The total weight on the shipment was 110lbs, if I remember correctly, just OVER UPS's weight limit.  That is why they had to send it by truck freight (or whatever it was called) and the "free shipping" did not apply in this case.  The internet price for the grinder was $249.95 and the shipping added another $79.00.  (IMO,  I consider having over a hundred pounds shipping half way across the country for eighty bucks a pretty good deal.)

If I could/would have used a 20% off sale code that would have knocked the price down to $200+shipping but I'm not sure if it even could have been used on that "internet" price.  Wouldn't hurt to check though.

Hope this helps,

-Ron


----------



## Old Iron (May 9, 2013)

There is a guy on ebay selling diamond wheels for about 40.00 but you would have to drill the wholes.

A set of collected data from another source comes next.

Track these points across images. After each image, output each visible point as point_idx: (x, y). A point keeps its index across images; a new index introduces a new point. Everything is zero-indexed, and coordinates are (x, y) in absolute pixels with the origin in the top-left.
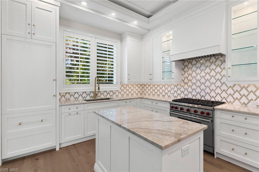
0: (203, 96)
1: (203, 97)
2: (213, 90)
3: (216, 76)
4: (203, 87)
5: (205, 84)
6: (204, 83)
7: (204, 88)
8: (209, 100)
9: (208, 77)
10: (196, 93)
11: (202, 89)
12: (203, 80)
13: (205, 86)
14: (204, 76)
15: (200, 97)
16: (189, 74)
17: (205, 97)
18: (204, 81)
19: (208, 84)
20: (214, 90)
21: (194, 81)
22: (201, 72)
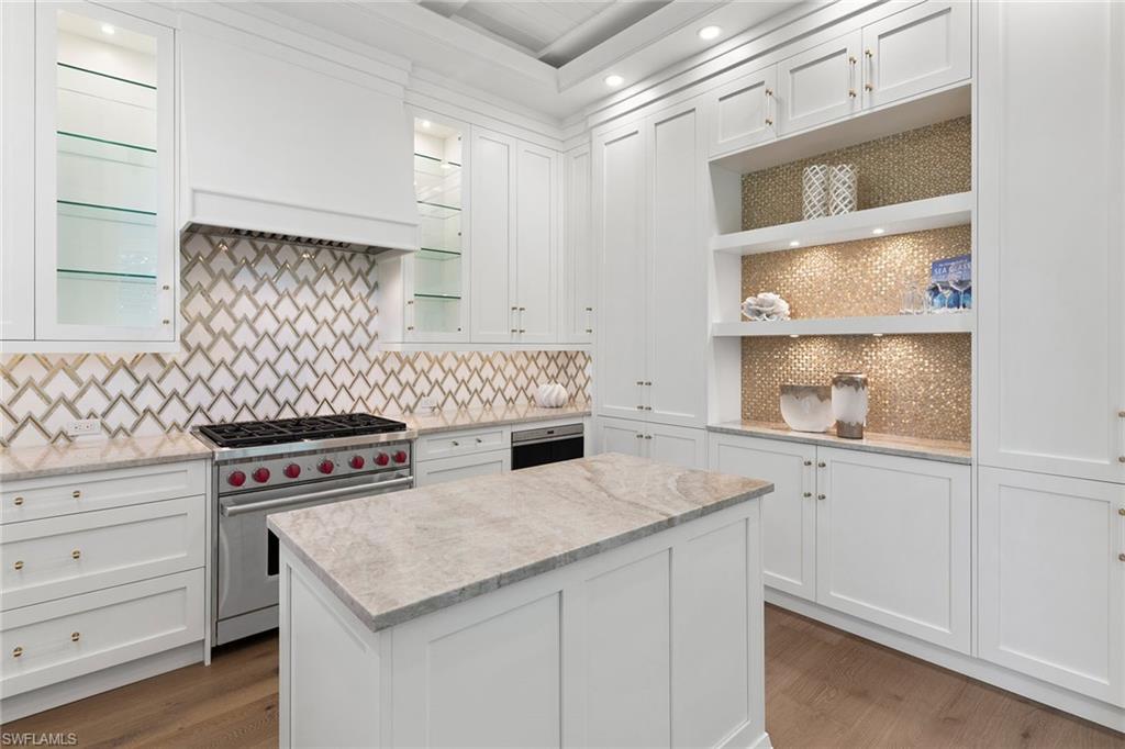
0: (287, 402)
1: (287, 408)
2: (325, 373)
3: (337, 323)
4: (286, 365)
5: (297, 354)
6: (292, 346)
7: (292, 368)
8: (312, 414)
9: (305, 324)
10: (254, 393)
11: (282, 373)
12: (286, 337)
13: (296, 359)
14: (292, 319)
15: (277, 409)
16: (217, 302)
17: (297, 408)
18: (292, 341)
19: (306, 351)
20: (330, 373)
21: (244, 337)
22: (278, 302)
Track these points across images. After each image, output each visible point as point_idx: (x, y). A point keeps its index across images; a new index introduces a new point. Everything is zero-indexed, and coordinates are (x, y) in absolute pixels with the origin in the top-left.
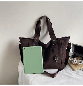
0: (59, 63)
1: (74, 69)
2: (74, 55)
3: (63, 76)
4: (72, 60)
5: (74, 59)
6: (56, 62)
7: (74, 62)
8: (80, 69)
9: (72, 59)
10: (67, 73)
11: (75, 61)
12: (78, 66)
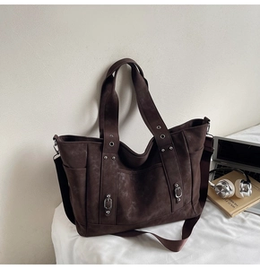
0: (185, 204)
1: (231, 213)
2: (219, 166)
3: (203, 242)
4: (220, 187)
5: (224, 183)
6: (177, 202)
7: (226, 191)
8: (245, 209)
9: (220, 184)
10: (213, 228)
11: (228, 189)
12: (237, 202)
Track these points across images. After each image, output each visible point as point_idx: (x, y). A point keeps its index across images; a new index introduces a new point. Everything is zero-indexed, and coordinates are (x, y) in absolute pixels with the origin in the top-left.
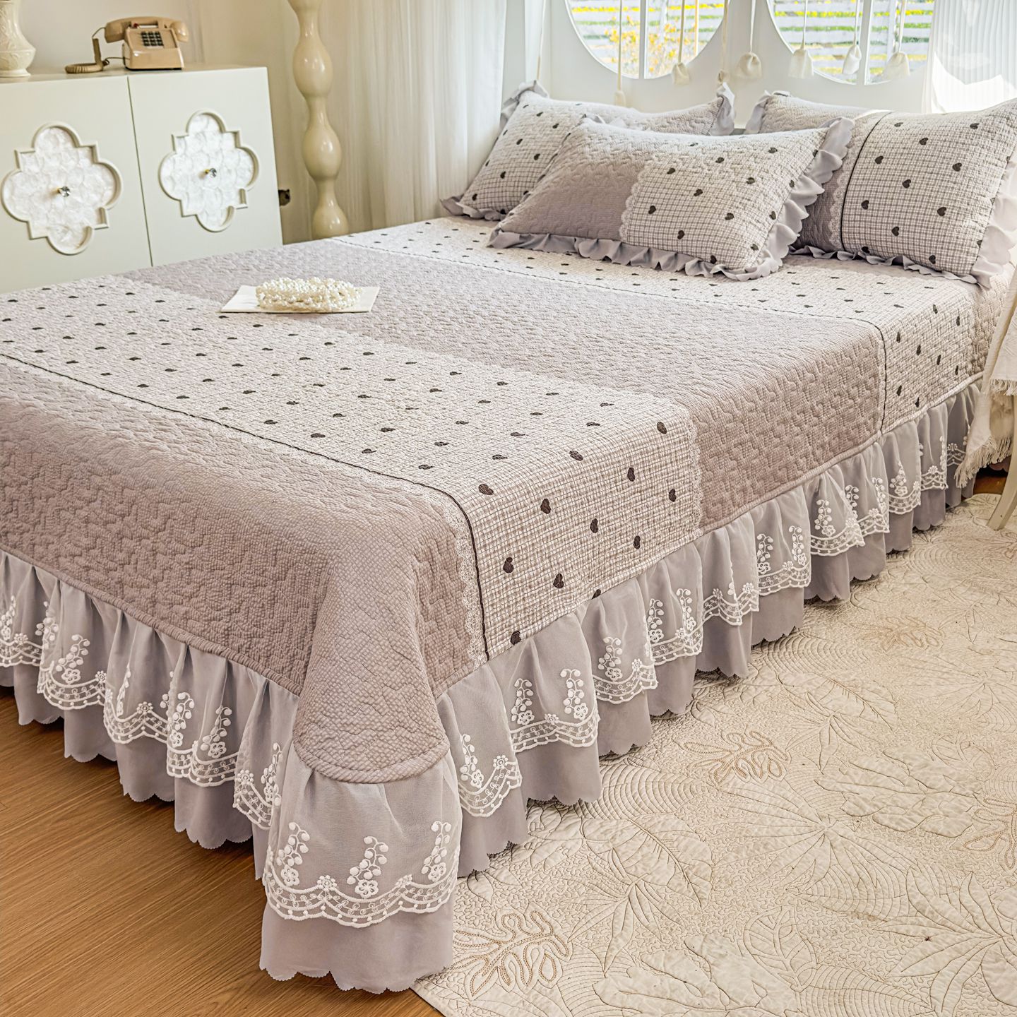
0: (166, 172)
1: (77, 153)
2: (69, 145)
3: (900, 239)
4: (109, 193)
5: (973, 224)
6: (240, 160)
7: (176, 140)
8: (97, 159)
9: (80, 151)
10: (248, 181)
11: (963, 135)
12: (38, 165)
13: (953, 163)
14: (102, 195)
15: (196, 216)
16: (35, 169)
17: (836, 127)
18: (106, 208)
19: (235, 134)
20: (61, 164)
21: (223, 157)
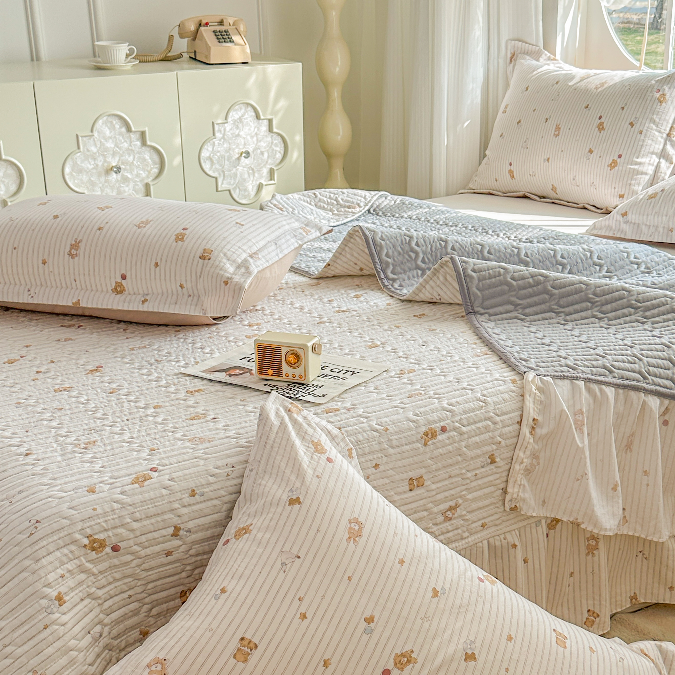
0: (205, 154)
1: (130, 138)
2: (124, 130)
4: (156, 171)
6: (272, 143)
7: (216, 127)
8: (146, 142)
9: (132, 136)
10: (278, 161)
12: (96, 146)
14: (149, 172)
15: (229, 191)
16: (94, 149)
18: (151, 183)
19: (270, 121)
20: (116, 145)
21: (257, 140)
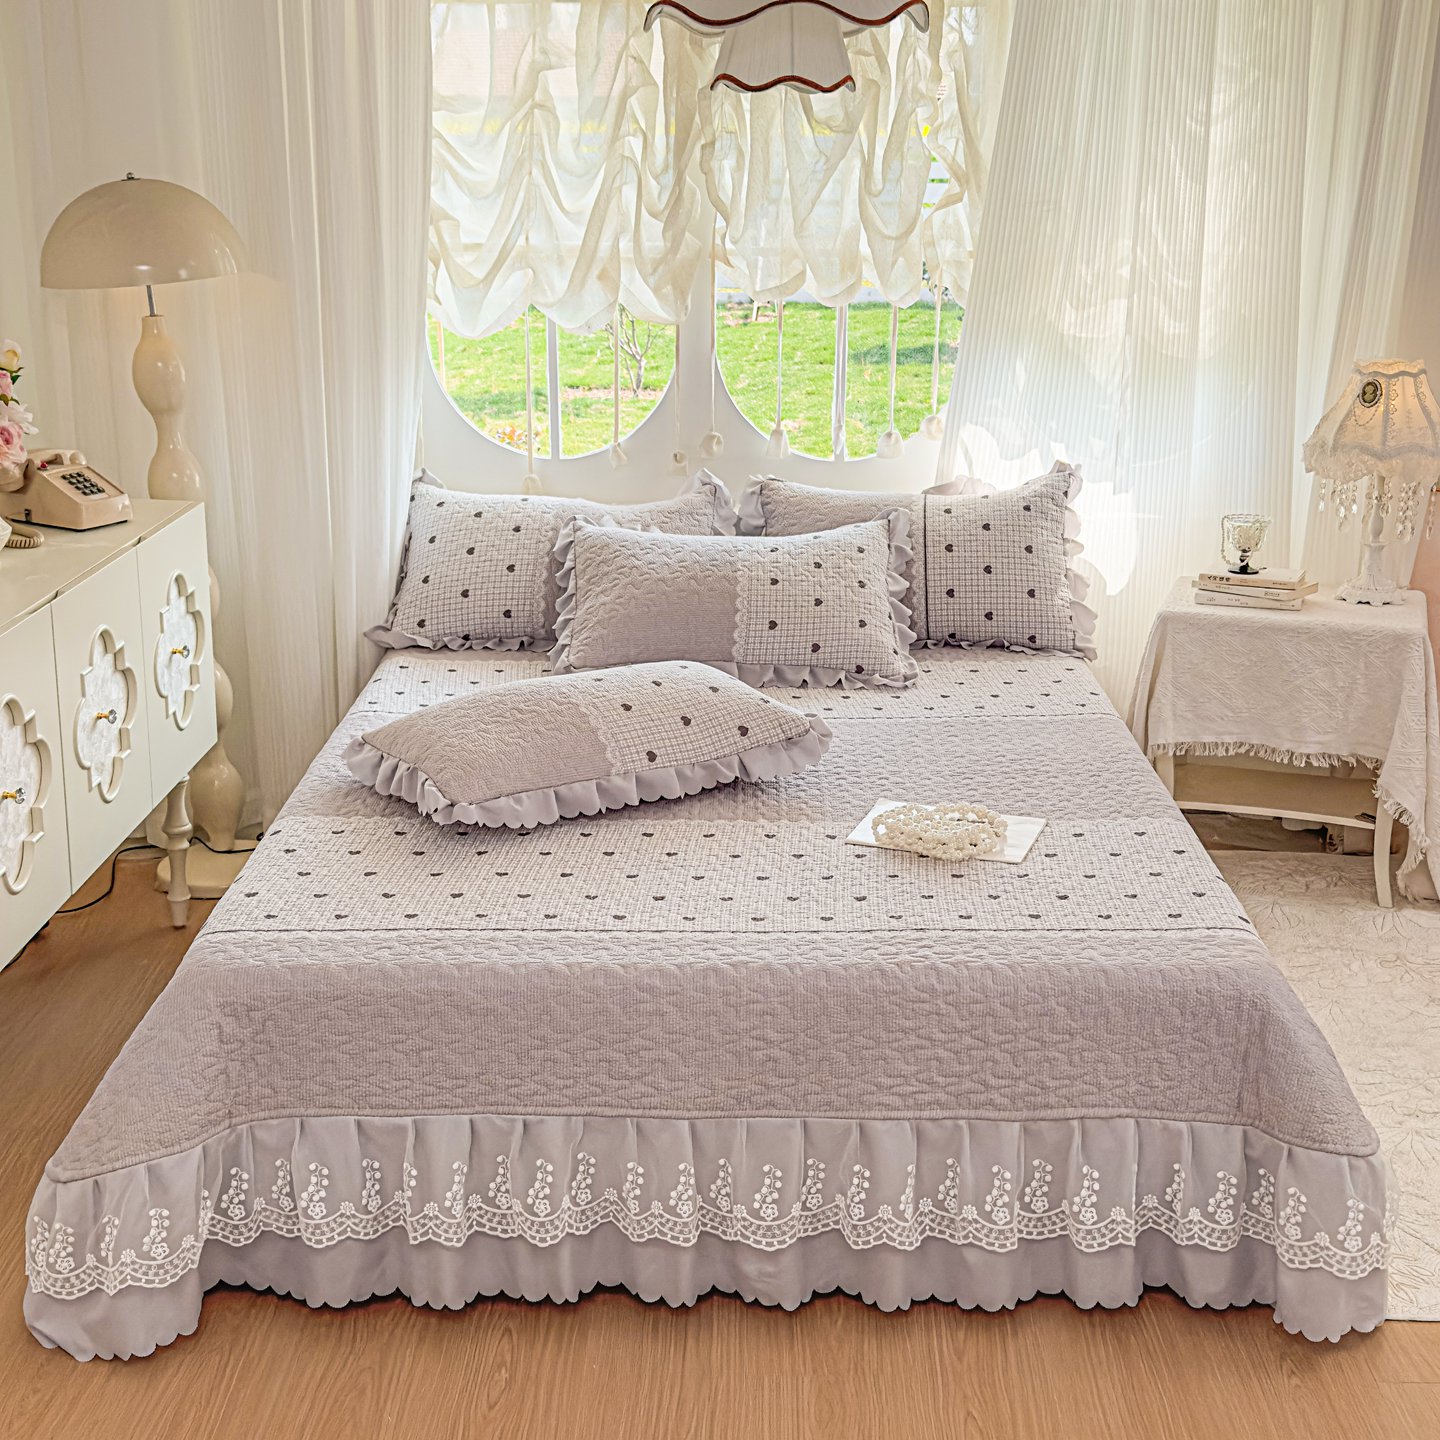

I ran across it today but forgot to save it just do a search for tool cutter/grinder wheels.

Paul


----------



## ScrapMetal (May 9, 2013)

Thanks Paul.  I'll take a look but I was more interested in wheels that I could use for grinding HSS bits for the lathe (and mill in some cases).

Appreciate the "heads up",

-Ron


----------



## brasssmanget (May 9, 2013)

That answered my question Ron - thanks. I think the next 20% sale is going to cost me. anic:


----------



## lrsglory (Sep 6, 2013)

ScrapMetal said:


> Thanks guys. I'll give the vids a good (wide awake ) viewing tomorrow. It will be a while before I can actually use it as I need to order some proper wheels for it so there will be plenty of time to fiddle with it . Who uses these crappy green wheels anyway?
> 
> -Ron



They are crystalon wheels, silicon carbide, for grindiing carbide


----------



## pineyfolks (Sep 6, 2013)

Nice grinder, and a good savings on money that you can spend on something else.


----------